[Supplied data]

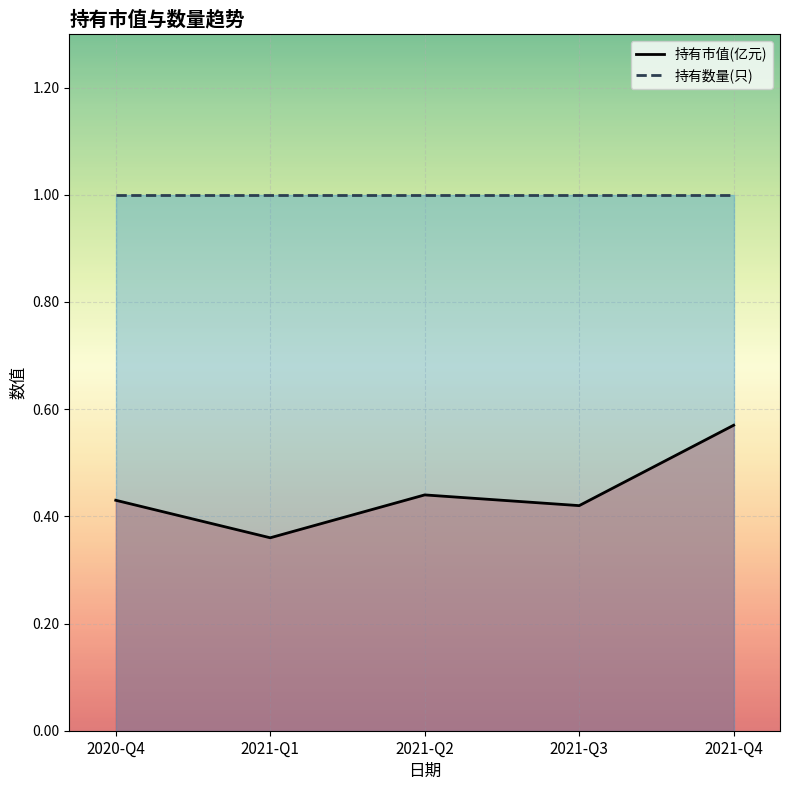

In 持有市值(亿元), how many points are higher than both neighbors (excluding endpoints)?

1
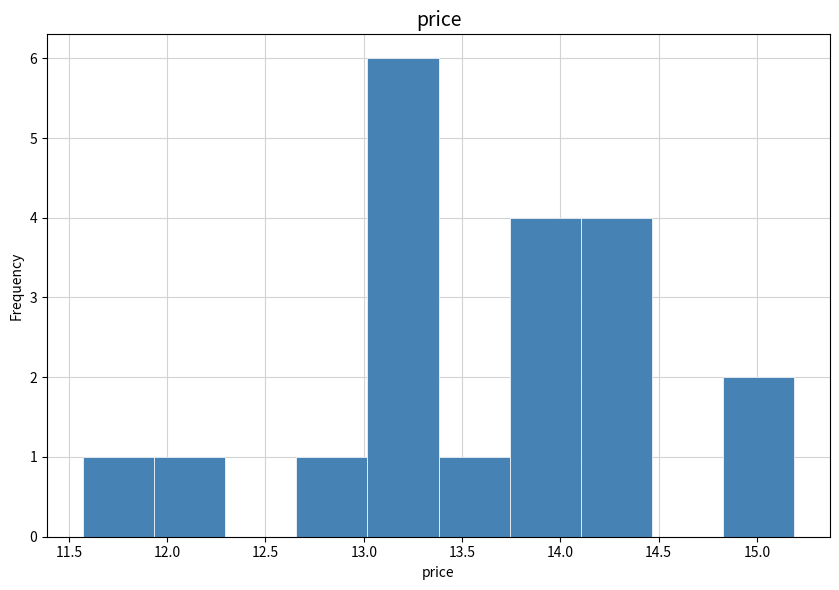

Which range on the x-axis has the tallest bar?

13.00 to 13.40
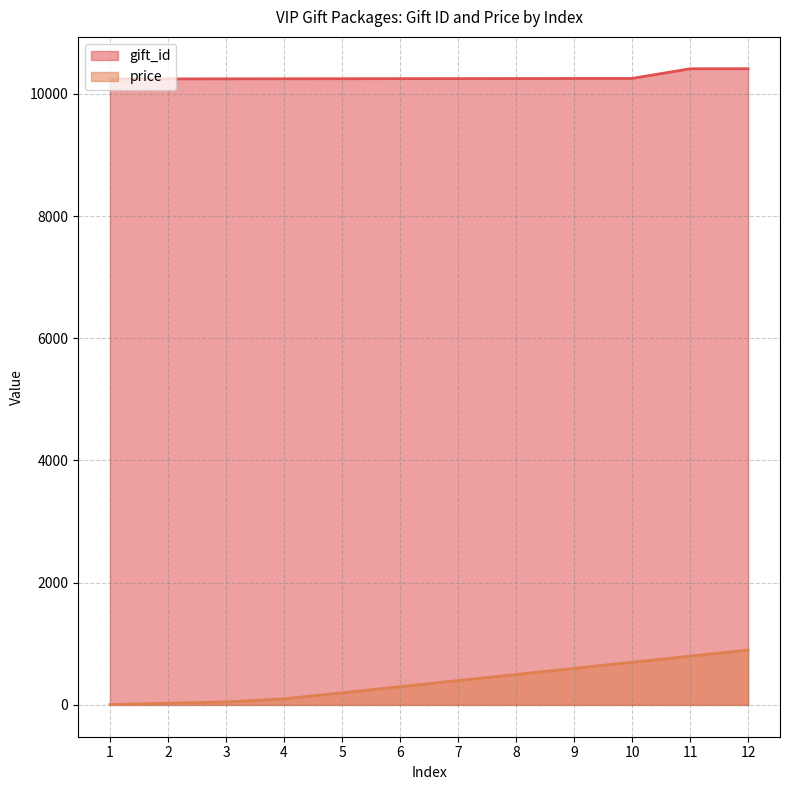

Reading left to right, transcribe all the data shown in this chart.

gift_id: 10244	10245	10246	10247	10248	10249	10250	10251	10252	10253	10411	10412
price: 6	28	48	99	198	298	398	498	598	698	798	898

[/Supplied data]

• **Task prompt**: Reproduce the lines above word for word, omitting the pictures.

• **Exercise solution**:
In 持有市值(亿元), how many points are higher than both neighbors (excluding endpoints)?

1

Which range on the x-axis has the tallest bar?

13.00 to 13.40

Reading left to right, transcribe all the data shown in this chart.

gift_id: 10244	10245	10246	10247	10248	10249	10250	10251	10252	10253	10411	10412
price: 6	28	48	99	198	298	398	498	598	698	798	898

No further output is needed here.